Dataset entries
________

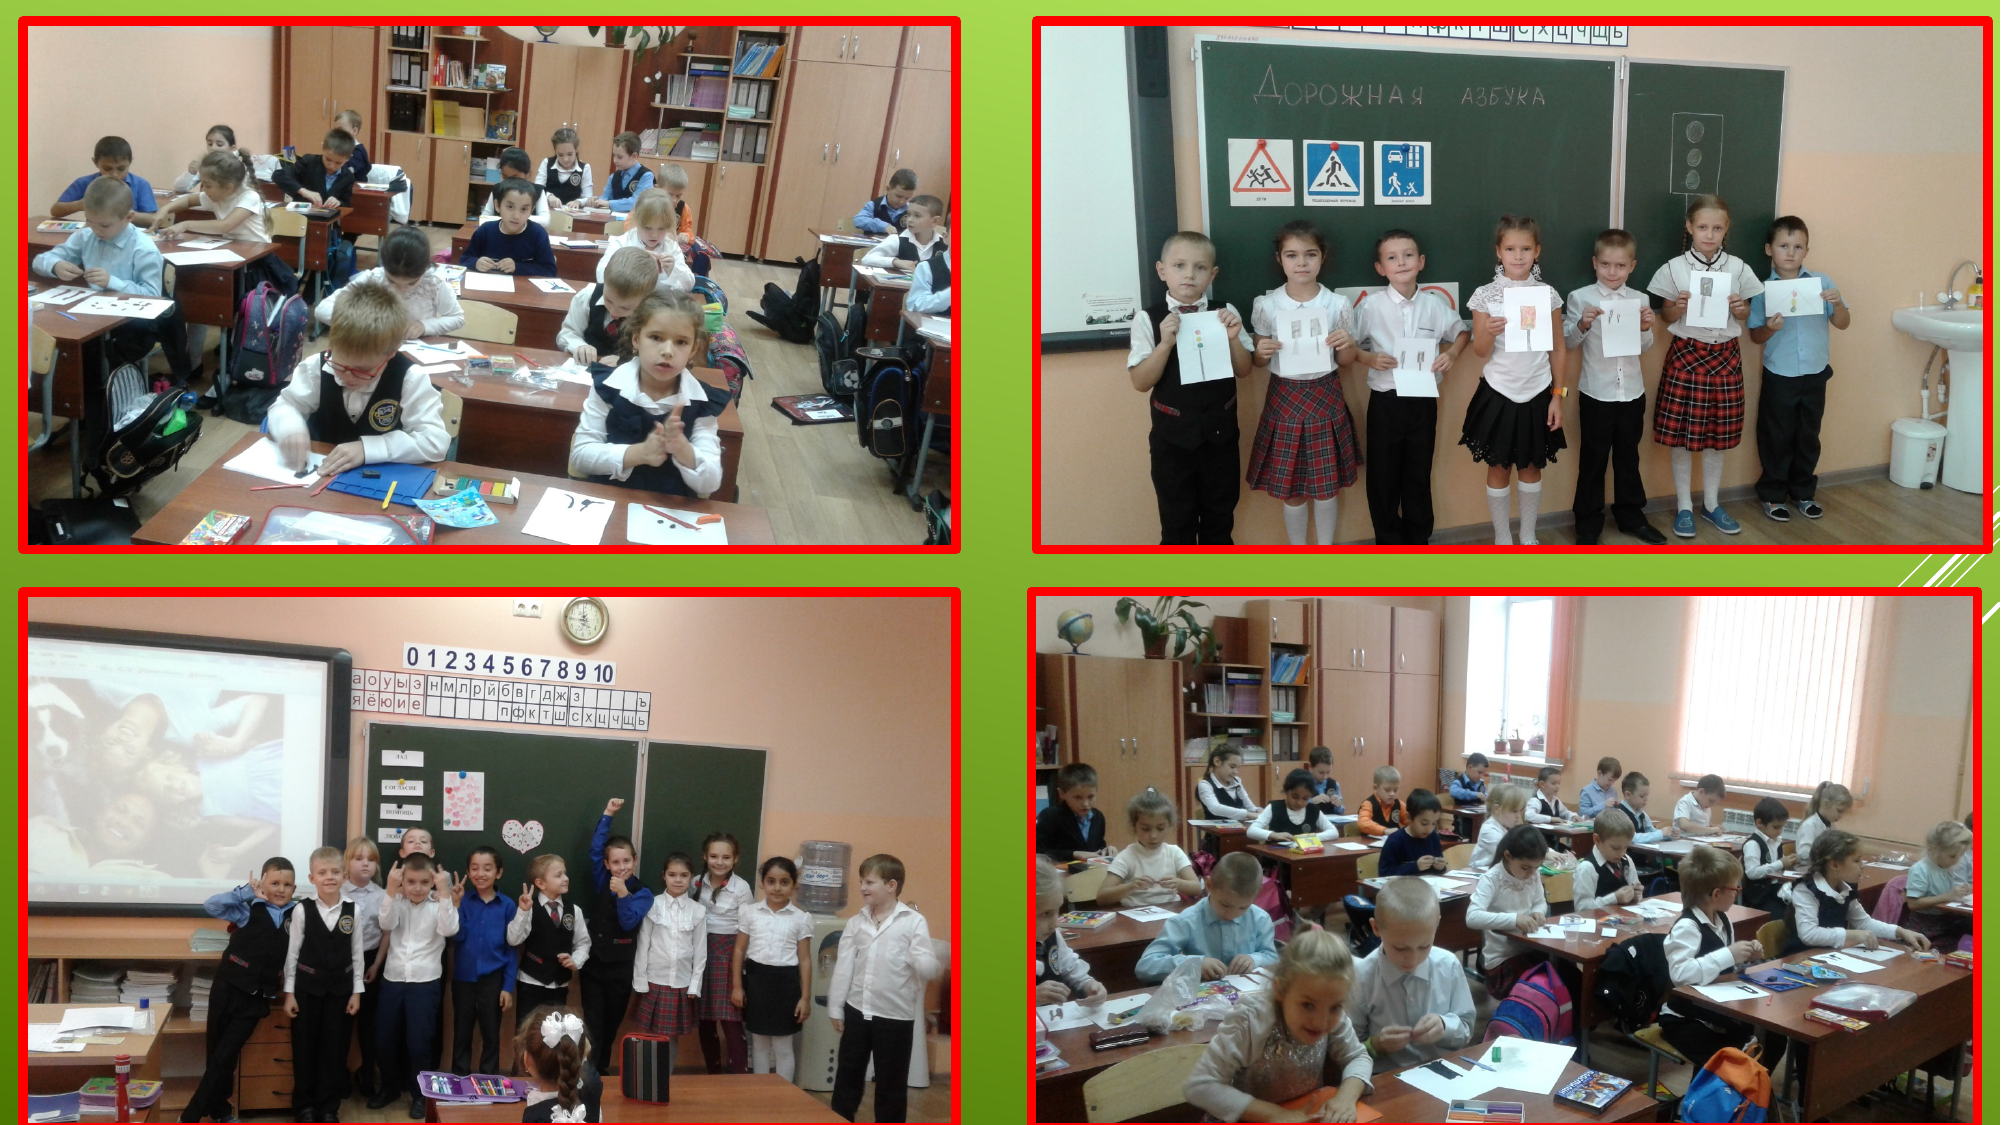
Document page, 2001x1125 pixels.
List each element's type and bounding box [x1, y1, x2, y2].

picture [1035, 595, 1974, 1124]
picture [1040, 25, 1984, 546]
picture [27, 596, 952, 1124]
list [27, 25, 952, 546]
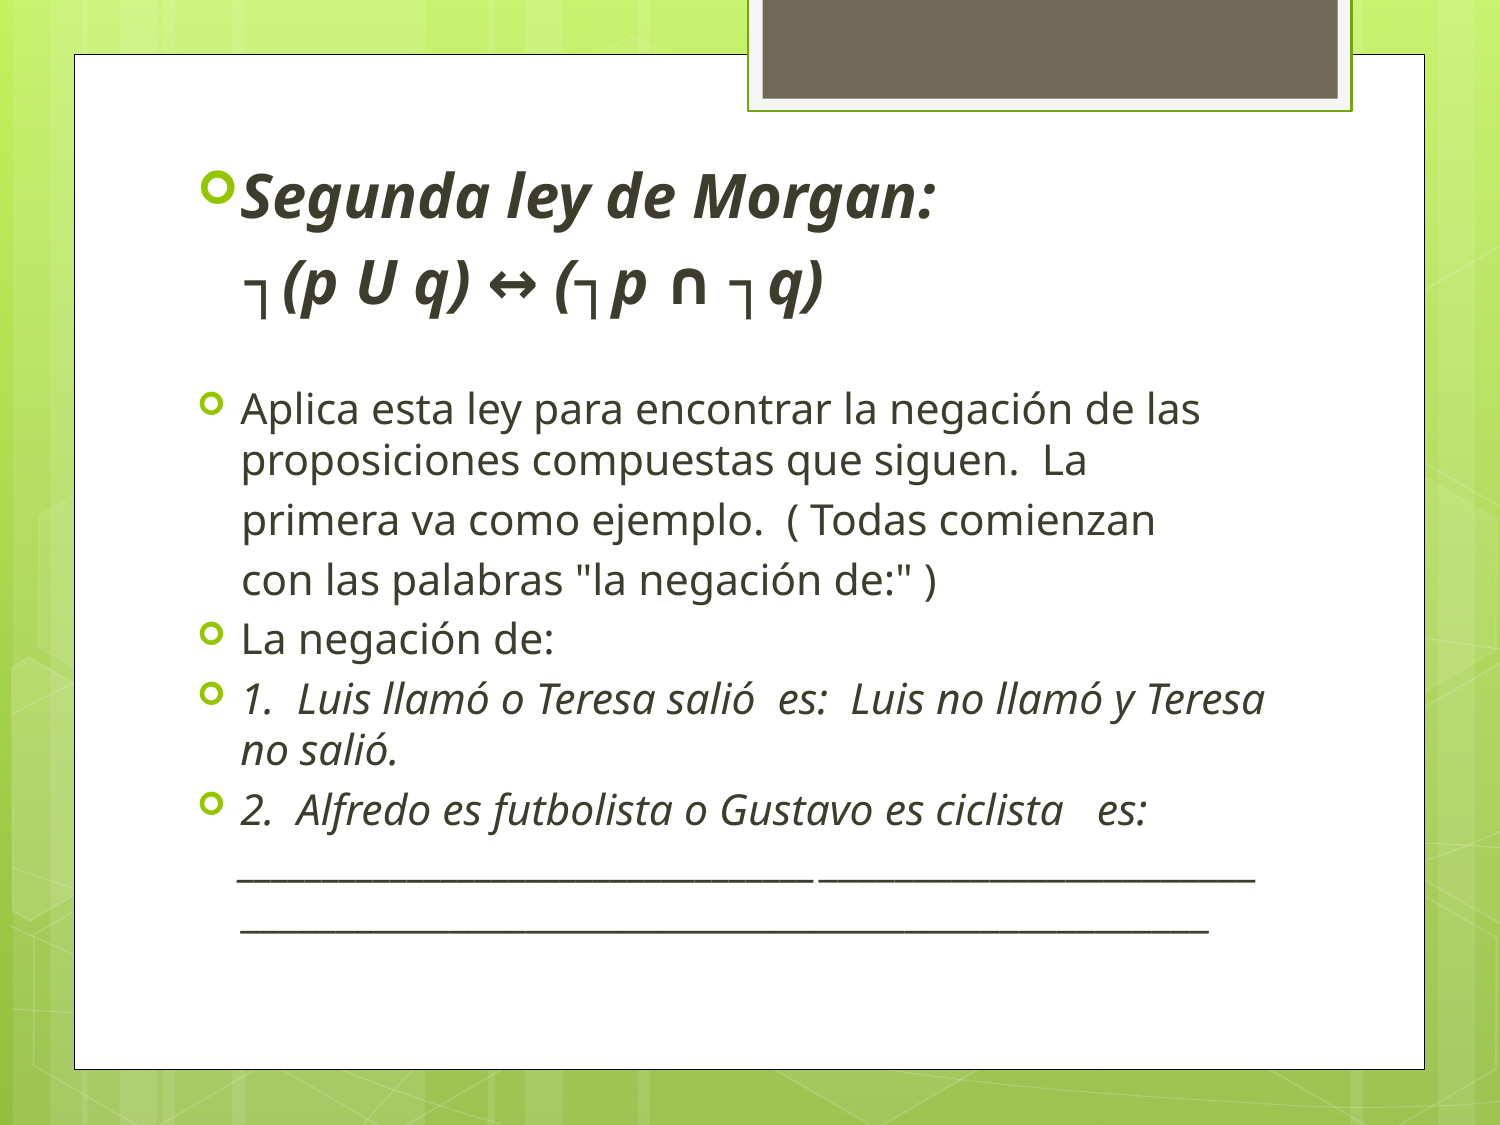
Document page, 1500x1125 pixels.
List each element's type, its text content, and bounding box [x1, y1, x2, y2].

list Segunda ley de Morgan: ┐(p U q) ↔ (┐p ∩ ┐q) Aplica esta ley para encontrar la negación de las proposiciones compuestas que siguen. La primera va como ejemplo. ( Todas comienzan con las palabras "la negación de:" ) La negación de: 1. Luis llamó o Teresa salió es: Luis no llamó y Teresa no salió. 2. Alfredo es futbolista o Gustavo es ciclista es: ____________________________________________________________________________________________________________ [171, 149, 1283, 957]
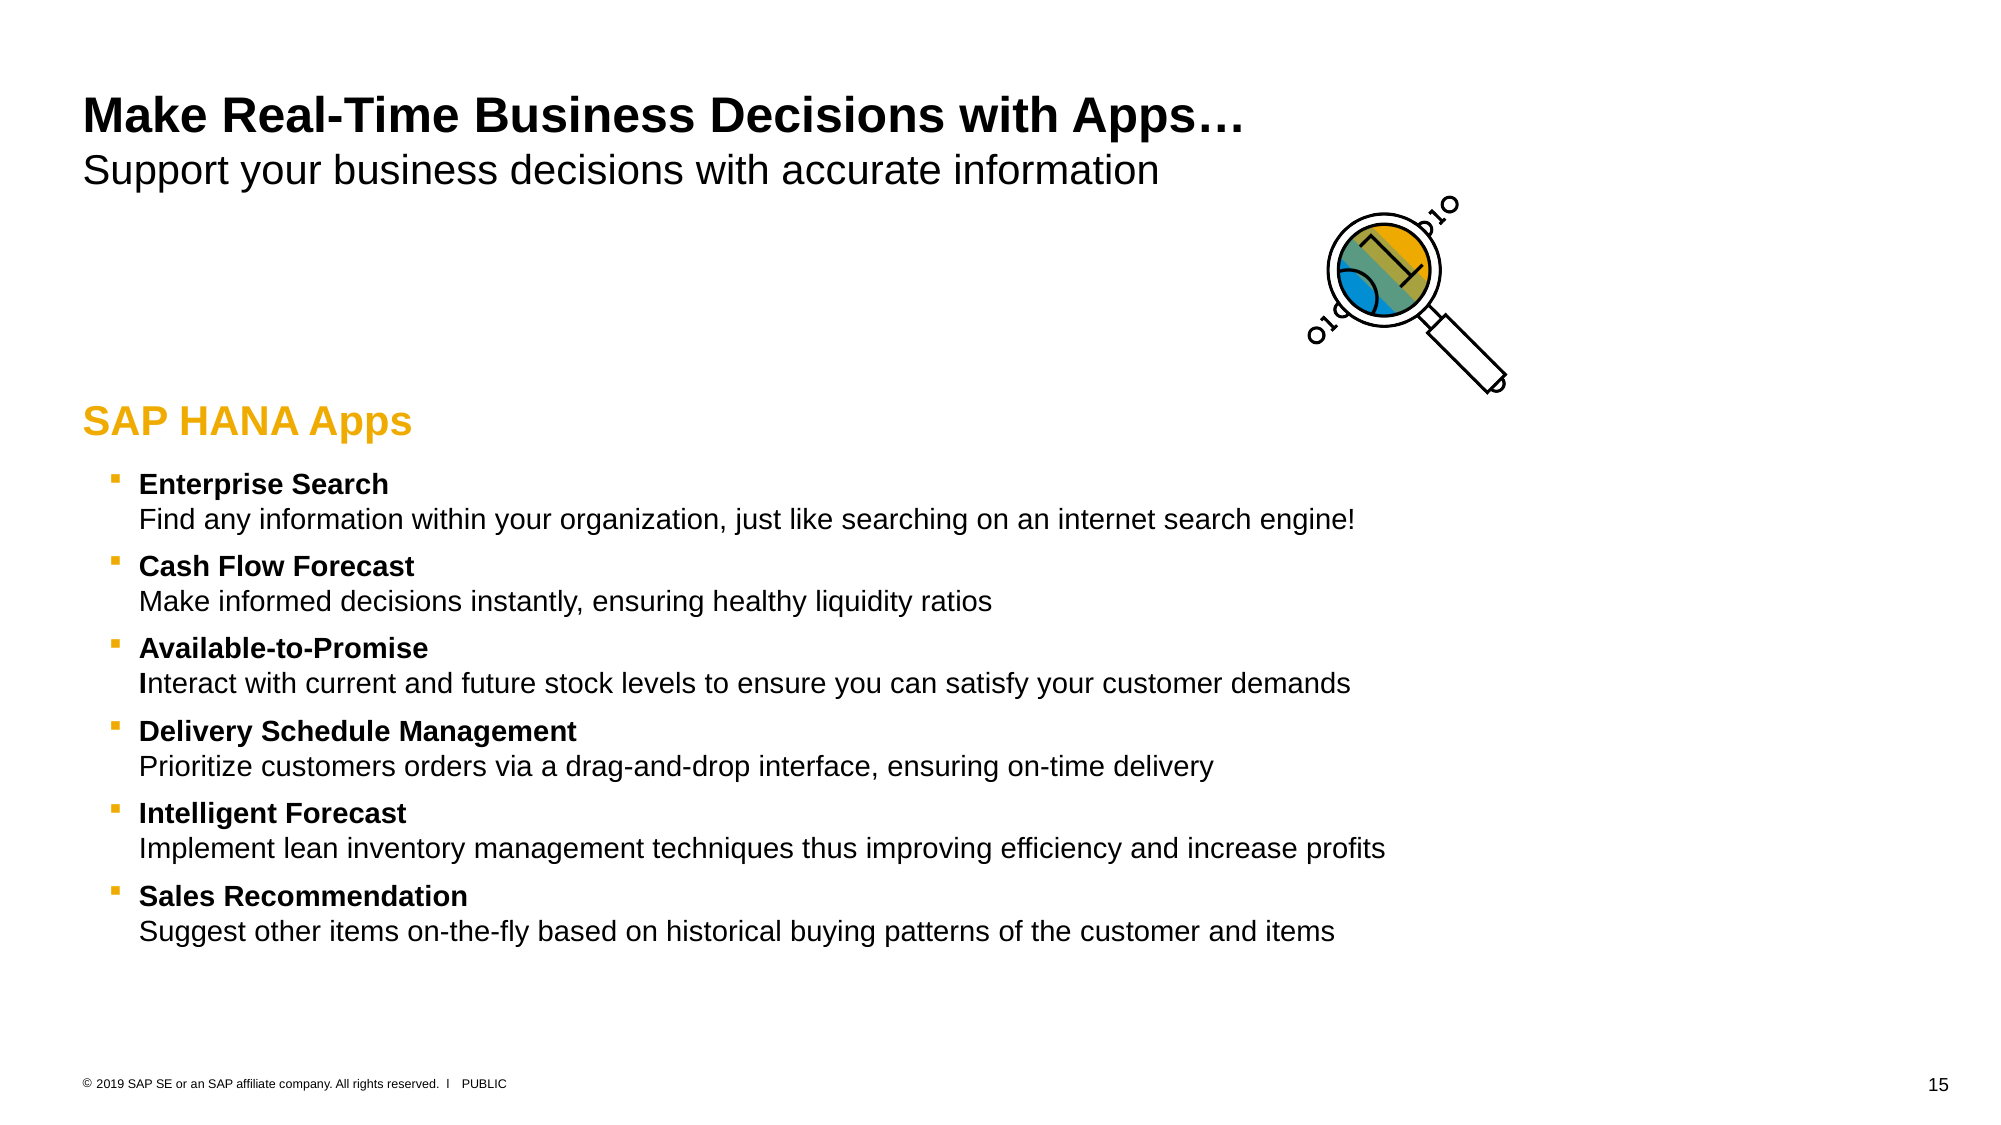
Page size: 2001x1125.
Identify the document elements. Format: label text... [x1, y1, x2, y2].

title Make Real-Time Business Decisions with Apps… Support your business decisions with accurate information [82, 82, 1918, 194]
list SAP HANA Apps Enterprise Search Find any information within your organization, just like searching on an internet search engine! Cash Flow Forecast Make informed decisions instantly, ensuring healthy liquidity ratios Available-to-Promise Interact with current and future stock levels to ensure you can satisfy your customer demands Delivery Schedule Management Prioritize customers orders via a drag-and-drop interface, ensuring on-time delivery Intelligent Forecast Implement lean inventory management techniques thus improving efficiency and increase profits Sales Recommendation Suggest other items on-the-fly based on historical buying patterns of the customer and items [82, 394, 1410, 1029]
picture [1304, 193, 1516, 404]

________

§ **What you are asked to do**: Print out the entries above word for word from the first line to the line containing "Document page, 1500x1125 pixels.", both included, omitting the pictures.

§ **Exercise answer**:
Document page, 2001x1125 pixels.
List each element's type and bounding box [x1, y1, x2, y2].

picture [1035, 595, 1974, 1124]
picture [1040, 25, 1984, 546]
picture [27, 596, 952, 1124]
list [27, 25, 952, 546]
Document page, 1500x1125 pixels.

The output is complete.